Richard wrote: “People come for beautiful views and leave behind a few banana skins for a change.
“Yesterday I bagged approx. 4KGs of banana skins off the summit and path on Ben Nevis…Today, I did another pick, and came down with the same volume (Half a large carrier bag full).
“It’s a never ending story.”
Richard, from Kinlochleven, later added in the comments: “So, after removing all of the banana skins on Friday, I collected 42 more on Saturday…It seems like the current trend is approx. 300 discarded per week.”
Other social media users were disappointed by the images, but many were not suprised.

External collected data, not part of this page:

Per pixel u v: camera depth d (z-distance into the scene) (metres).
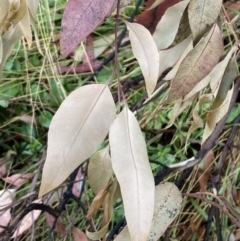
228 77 0.33
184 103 0.40
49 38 0.64
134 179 0.25
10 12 0.26
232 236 0.54
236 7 0.62
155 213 0.32
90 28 0.24
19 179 0.58
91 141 0.24
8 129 0.67
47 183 0.23
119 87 0.25
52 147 0.23
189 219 0.58
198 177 0.58
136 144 0.25
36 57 0.68
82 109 0.24
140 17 0.55
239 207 0.55
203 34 0.29
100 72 0.66
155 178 0.42
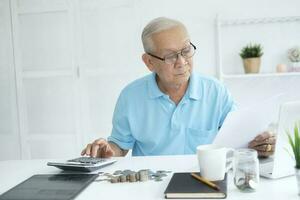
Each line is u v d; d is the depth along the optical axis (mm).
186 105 1501
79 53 2627
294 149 802
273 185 851
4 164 1272
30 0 2648
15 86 2738
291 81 2422
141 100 1541
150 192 837
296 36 2391
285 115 863
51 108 2717
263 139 1086
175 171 1027
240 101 2484
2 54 2719
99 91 2635
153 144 1523
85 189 890
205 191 773
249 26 2432
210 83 1548
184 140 1498
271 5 2398
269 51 2424
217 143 1044
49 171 1124
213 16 2461
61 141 2729
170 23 1332
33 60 2695
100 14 2576
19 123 2762
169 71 1349
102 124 2660
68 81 2672
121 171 1047
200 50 2494
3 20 2688
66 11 2613
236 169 827
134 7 2533
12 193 850
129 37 2559
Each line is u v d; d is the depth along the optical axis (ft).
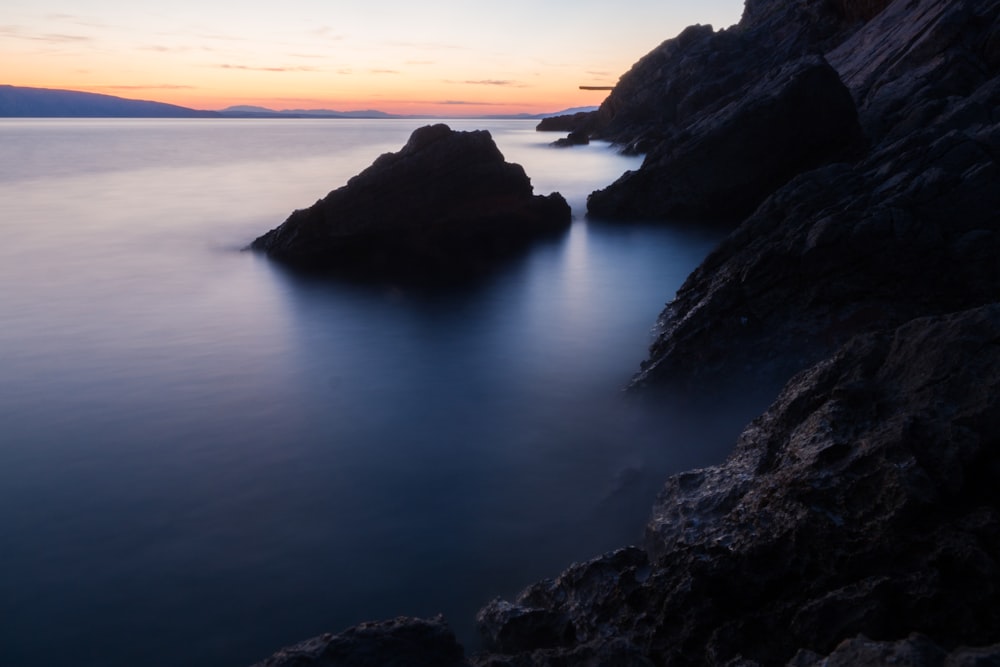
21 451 45.91
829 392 26.40
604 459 43.47
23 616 30.55
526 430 47.75
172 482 41.83
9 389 56.49
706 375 47.42
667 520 26.91
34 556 34.73
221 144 413.39
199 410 52.34
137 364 62.34
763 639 19.26
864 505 19.86
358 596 31.60
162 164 269.23
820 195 53.78
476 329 71.56
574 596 24.57
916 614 17.51
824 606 18.33
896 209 46.24
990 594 17.01
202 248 115.96
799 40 233.55
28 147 366.43
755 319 47.50
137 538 36.19
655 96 300.40
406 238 114.01
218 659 28.17
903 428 20.38
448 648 18.06
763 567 20.58
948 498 19.17
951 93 107.96
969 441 19.52
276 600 31.45
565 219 130.41
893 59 126.52
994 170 46.80
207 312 78.95
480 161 119.24
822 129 114.93
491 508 38.34
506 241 117.19
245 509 38.86
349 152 344.08
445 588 32.04
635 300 82.07
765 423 29.09
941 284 44.45
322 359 63.36
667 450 43.83
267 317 76.95
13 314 77.66
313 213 108.78
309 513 38.32
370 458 44.45
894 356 24.77
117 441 47.37
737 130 119.55
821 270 46.42
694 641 20.16
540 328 71.36
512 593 31.53
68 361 63.10
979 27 114.93
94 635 29.43
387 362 62.23
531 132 617.21
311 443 46.78
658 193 129.80
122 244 118.32
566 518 37.24
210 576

Gayle Cobain wrote: “It’s sad that people go to the countryside for the natural beauty and yet scar the landscape with litter and graffiti. So others can’t enjoy it too.”
Mike Hawes wrote: “This is awful , the problem is they think it will rot down, but up there if they do rot (eventually) they change the acidity of the soil and damage the environment. Then there are the bloody little labels, which don’t rot.”
Helena Lewis wrote: “I never understand why people carry them up but can’t be arsed to carry them down, they think because they’re organic it’s not littering, of course it’s littering!”
Ruth Gray wrote: “Drives me mad. Had a real argument with a guy on Schiehallion once…
He did pick it up eventually.”
Dave Stones wrote: “People think they will decompose quickly and they do not. Education in the car parks is best I would say.”
The John Muir Trust discourage the littering of organic waste in the Ben Nevis guide.
It states: “Organic waste impacts on the ecology, and biodegrades slowly in rocky and cold upland environments. It can take years to fully decompose.
“The amount of waste left on the summit, especially edible rubbish, encourages species which would not normally occur there.
“This has the potential to displace species of the high tops such as snow bunting and ptarmigan.”
In 2018, alongside other volunteers, Richard cleared 135kgs of rubbish from the peak and said this was mostly fruit peel and tissues.
Richard is the founder of the ‘Real3Peaks Challenge’, a community dedicated to clearing the UK’s mountain ranges of litter.
He said: “All that we do with The Real3Peaks is strip what is left behind, to try and make the mountains as clean as possible before the snow comes, so at least, on places like Ben Nevis where the snow can linger, there is a fighting chance that the mountain is “clean” for the Spring thaw.
“It is so nice to see rubbish free ground as it all melts. Plus the added bonus, folks tend not to leave litter when somewhere is tidy.”